What you will do: Your answer is the lines below, exactly, from the one that contains "ll elements from a public subset." through the one that contains "statement used for a subset.", both included.

Data listing:
========================

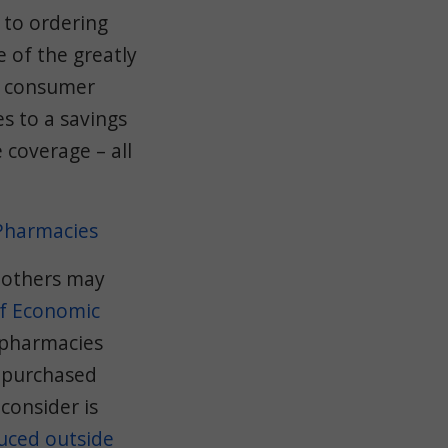
 to ordering
 of the greatly
a consumer
es to a savings
 coverage – all
 Pharmacies
 others may
of Economic
 pharmacies
e purchased
consider is
uced outside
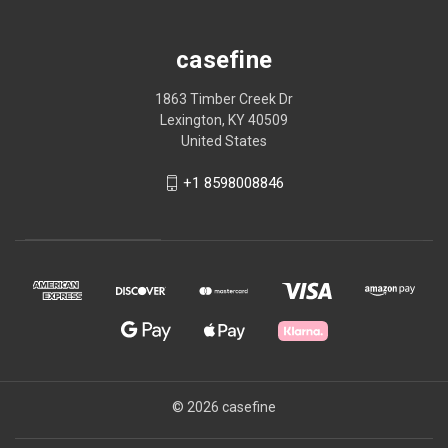
casefine
1863 Timber Creek Dr
Lexington, KY 40509
United States
+1 8598008846
© 2026 casefine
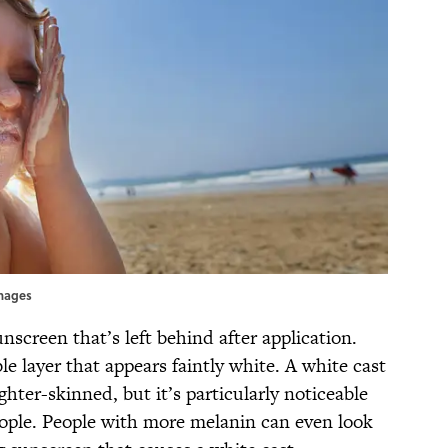
Images
unscreen that’s left behind after application.
le layer that appears faintly white. A white cast
ghter-skinned, but it’s particularly noticeable
ople. People with more melanin can even look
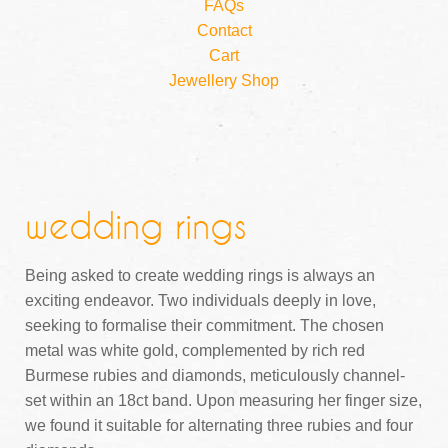
FAQs
Contact
Cart
Jewellery Shop
wedding rings
Being asked to create wedding rings is always an
exciting endeavor. Two individuals deeply in love,
seeking to formalise their commitment. The chosen
metal was white gold, complemented by rich red
Burmese rubies and diamonds, meticulously channel-
set within an 18ct band. Upon measuring her finger size,
we found it suitable for alternating three rubies and four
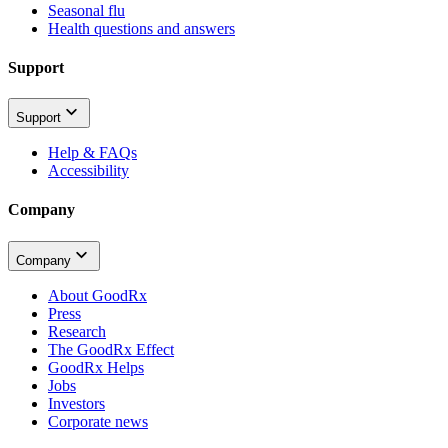
Seasonal flu
Health questions and answers
Support
Support
Help & FAQs
Accessibility
Company
Company
About GoodRx
Press
Research
The GoodRx Effect
GoodRx Helps
Jobs
Investors
Corporate news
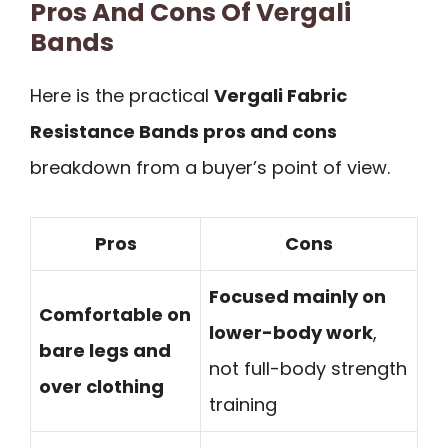
Pros And Cons Of Vergali
Bands
Here is the practical
Vergali Fabric
Resistance Bands pros and cons
breakdown from a buyer’s point of view.
Pros
Cons
Focused mainly on
Comfortable on
lower-body work
,
bare legs and
not full-body strength
over clothing
training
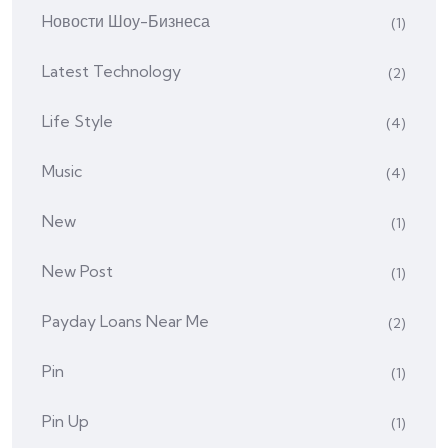
Hовости Шоу-Бизнеса
(1)
Latest Technology
(2)
Life Style
(4)
Music
(4)
New
(1)
New Post
(1)
Payday Loans Near Me
(2)
Pin
(1)
Pin Up
(1)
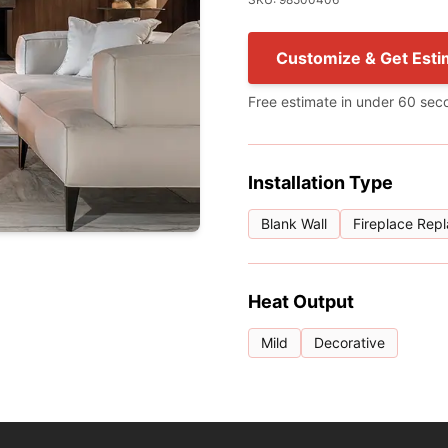
Customize & Get Esti
Free estimate in under 60 sec
Installation Type
Blank Wall
Fireplace Rep
Heat Output
Mild
Decorative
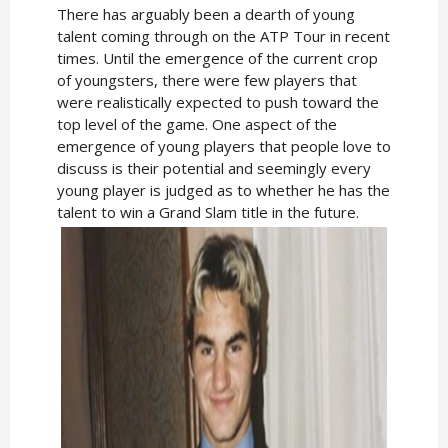
There has arguably been a dearth of young
talent coming through on the ATP Tour in recent
times. Until the emergence of the current crop
of youngsters, there were few players that
were realistically expected to push toward the
top level of the game. One aspect of the
emergence of young players that people love to
discuss is their potential and seemingly every
young player is judged as to whether he has the
talent to win a Grand Slam title in the future.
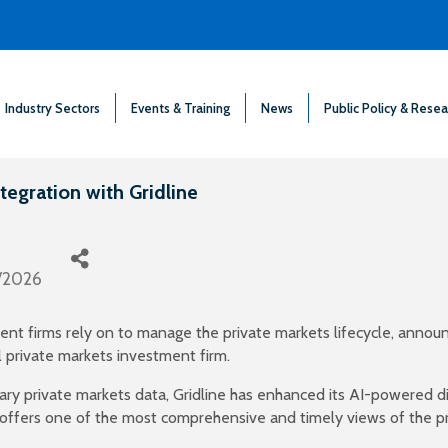
Industry Sectors
Events & Training
News
Public Policy & Resea
egration with Gridline
/2026
nt firms rely on to manage the private markets lifecycle, announ
l private markets investment firm.
ry private markets data, Gridline has enhanced its AI-powered di
offers one of the most comprehensive and timely views of the pr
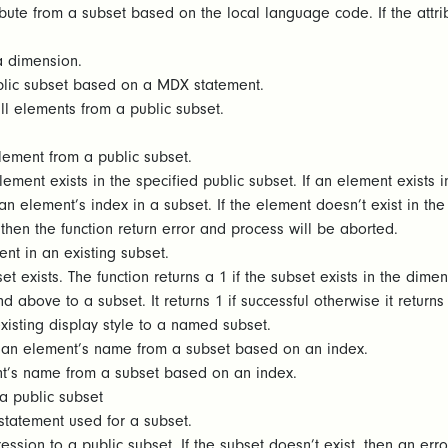
ibute from a subset based on the local language code. If the attri
 a dimension.
blic subset based on a MDX statement.
ll elements from a public subset.
lement from a public subset.
ement exists in the specified public subset. If an element exists in
n element’s index in a subset. If the element doesn’t exist in the s
then the function return error and process will be aborted.
nt in an existing subset.
t exists. The function returns a 1 if the subset exists in the dimen
 above to a subset. It returns 1 if successful otherwise it return
isting display style to a named subset.
 an element’s name from a subset based on an index.
t’s name from a subset based on an index.
a public subset
statement used for a subset.
sion to a public subset. If the subset doesn’t exist, then an erro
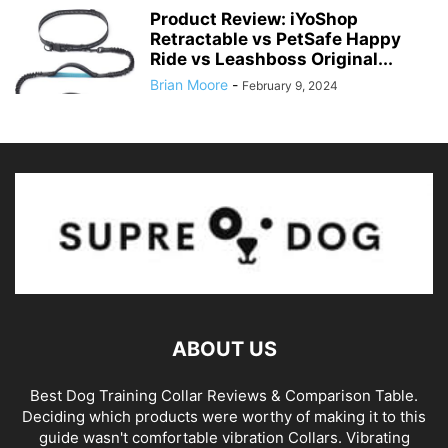
Product Review: iYoShop
Retractable vs PetSafe Happy
Ride vs Leashboss Original...
Brian Moore
-
February 9, 2024
ABOUT US
Best Dog Training Collar Reviews & Comparison Table.
Deciding which products were worthy of making it to this
guide wasn't comfortable vibration Collars. Vibrating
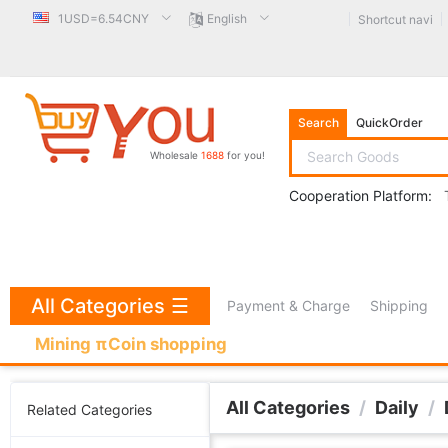
1USD=6.54CNY
English
Shortcut navi
Search
QuickOrder
Wholesale
1688
for you!
Cooperation Platform:
All Categories
☰
Payment & Charge
Shipping
Mining πCoin shopping
All Categories
/
Daily
/
Related Categories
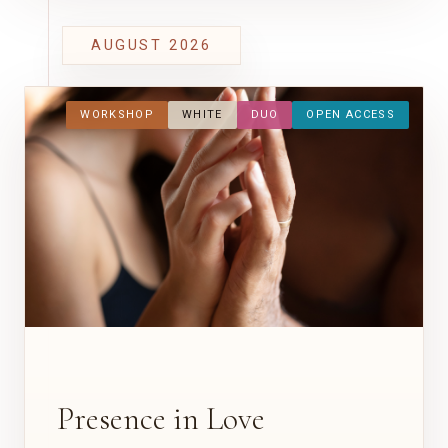
AUGUST 2026
WORKSHOP
WHITE
DUO
OPEN ACCESS
Presence in Love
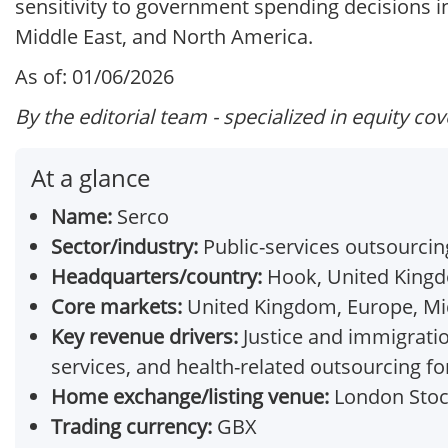
sensitivity to government spending decisions 
Middle East, and North America.
As of: 01/06/2026
By the editorial team - specialized in equity co
At a glance
Name:
Serco
Sector/industry:
Public-services outsourci
Headquarters/country:
Hook, United King
Core markets:
United Kingdom, Europe, Mid
Key revenue drivers:
Justice and immigratio
services, and health-related outsourcing for
Home exchange/listing venue:
London Stoc
Trading currency:
GBX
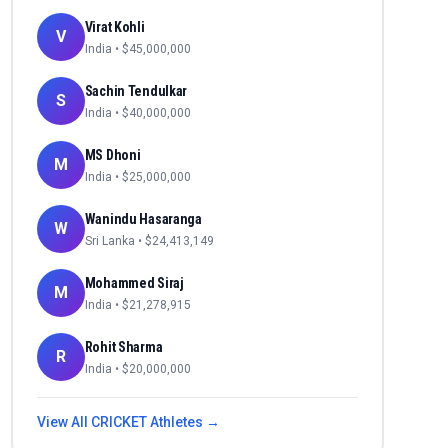
Virat Kohli
V
India
• $
45,000,000
Sachin Tendulkar
S
India
• $
40,000,000
MS Dhoni
M
India
• $
25,000,000
Wanindu Hasaranga
W
Sri Lanka
• $
24,413,149
Mohammed Siraj
M
India
• $
21,278,915
Rohit Sharma
R
India
• $
20,000,000
View All
CRICKET
Athletes →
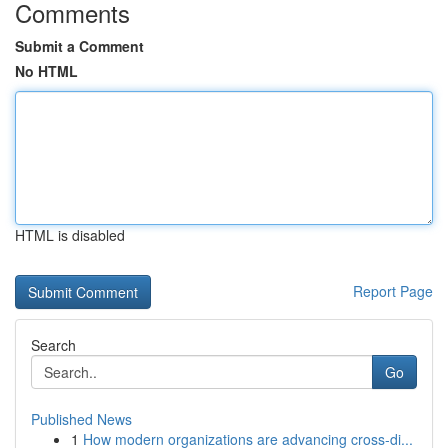
Comments
Submit a Comment
No HTML
HTML is disabled
Report Page
Search
Go
Published News
1
How modern organizations are advancing cross-di...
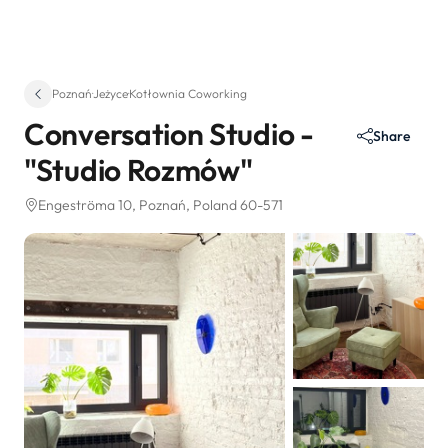
Poznań
·
Jeżyce
·
Kotłownia Coworking
Conversation Studio -
Share
"Studio Rozmów"
Engeströma 10
, Poznań, Poland 60-571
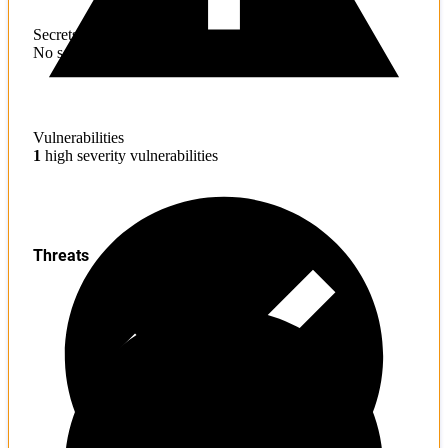
Secrets
No sensitive information found
Vulnerabilities
1
high severity vulnerabilities
Threats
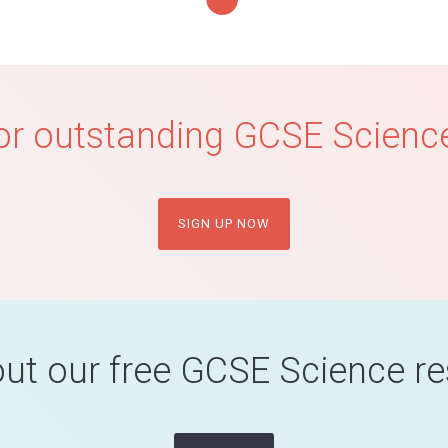
or outstanding GCSE Science
SIGN UP NOW
ut our free GCSE Science r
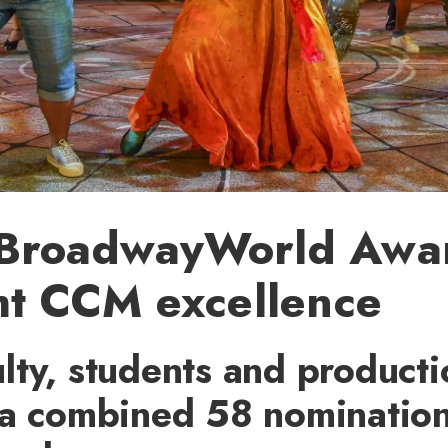
BroadwayWorld Awa
ht CCM excellence
lty, students and producti
a combined 58 nominations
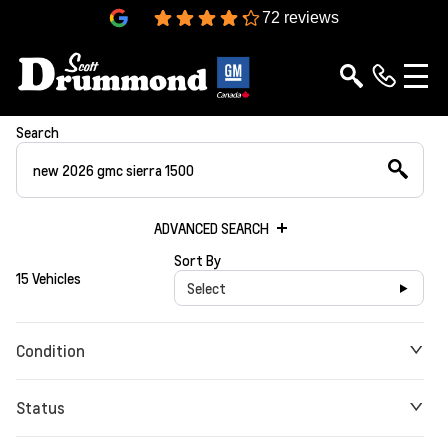
4.3
72 reviews
Search
ADVANCED SEARCH
Sort By
15 Vehicles
Select
Condition
Status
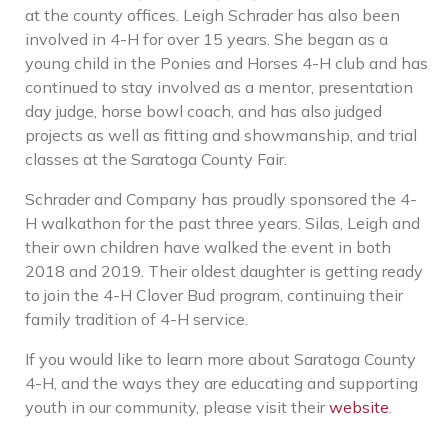
at the county offices. Leigh Schrader has also been
involved in 4-H for over 15 years. She began as a
young child in the Ponies and Horses 4-H club and has
continued to stay involved as a mentor, presentation
day judge, horse bowl coach, and has also judged
projects as well as fitting and showmanship, and trial
classes at the Saratoga County Fair.
Schrader and Company has proudly sponsored the 4-
H walkathon for the past three years. Silas, Leigh and
their own children have walked the event in both
2018 and 2019. Their oldest daughter is getting ready
to join the 4-H Clover Bud program, continuing their
family tradition of 4-H service.
If you would like to learn more about Saratoga County
4-H, and the ways they are educating and supporting
youth in our community, please visit their
website
.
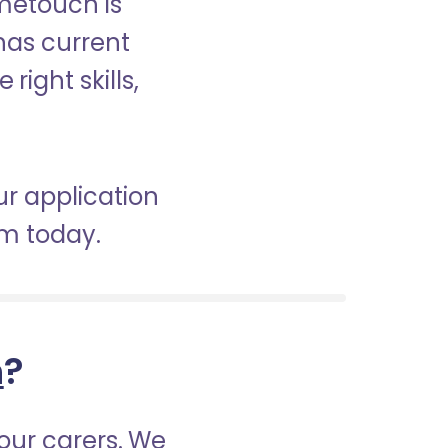
ometouch is
 has current
right skills,
ur application
am today.
h
?
our carers. We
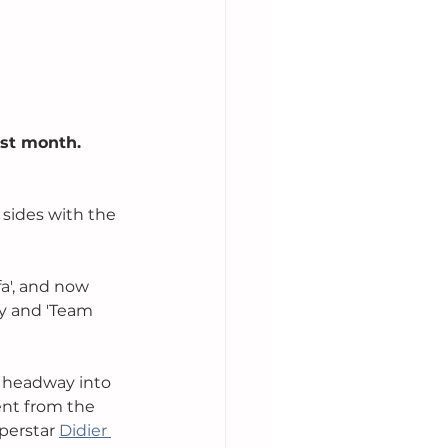
st month. 
sides with the 
a', and now 
y and 'Team 
e headway into 
nt from the 
perstar 
Didier 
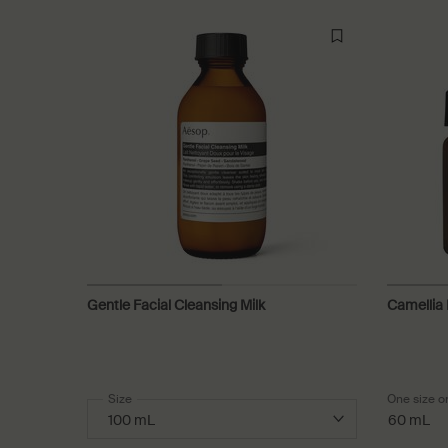
Gentle Facial Cleansing Milk
Camellia 
Select a
Size
for Gentle Facial Cleansing Milk
One size o
60 mL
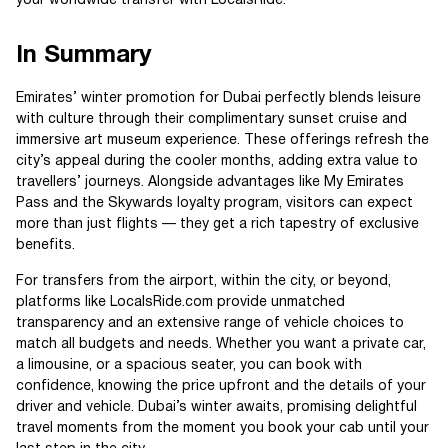
your worldwide transfer with LocalsRide.
In Summary
Emirates’ winter promotion for Dubai perfectly blends leisure
with culture through their complimentary sunset cruise and
immersive art museum experience. These offerings refresh the
city’s appeal during the cooler months, adding extra value to
travellers’ journeys. Alongside advantages like My Emirates
Pass and the Skywards loyalty program, visitors can expect
more than just flights — they get a rich tapestry of exclusive
benefits.
For transfers from the airport, within the city, or beyond,
platforms like LocalsRide.com provide unmatched
transparency and an extensive range of vehicle choices to
match all budgets and needs. Whether you want a private car,
a limousine, or a spacious seater, you can book with
confidence, knowing the price upfront and the details of your
driver and vehicle. Dubai’s winter awaits, promising delightful
travel moments from the moment you book your cab until your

========================

Exercise response:
ll elements from a public subset.
lement from a public subset.
ement exists in the specified public subset. If an element exists in
n element’s index in a subset. If the element doesn’t exist in the s
then the function return error and process will be aborted.
nt in an existing subset.
t exists. The function returns a 1 if the subset exists in the dimen
 above to a subset. It returns 1 if successful otherwise it return
isting display style to a named subset.
 an element’s name from a subset based on an index.
t’s name from a subset based on an index.
a public subset
statement used for a subset.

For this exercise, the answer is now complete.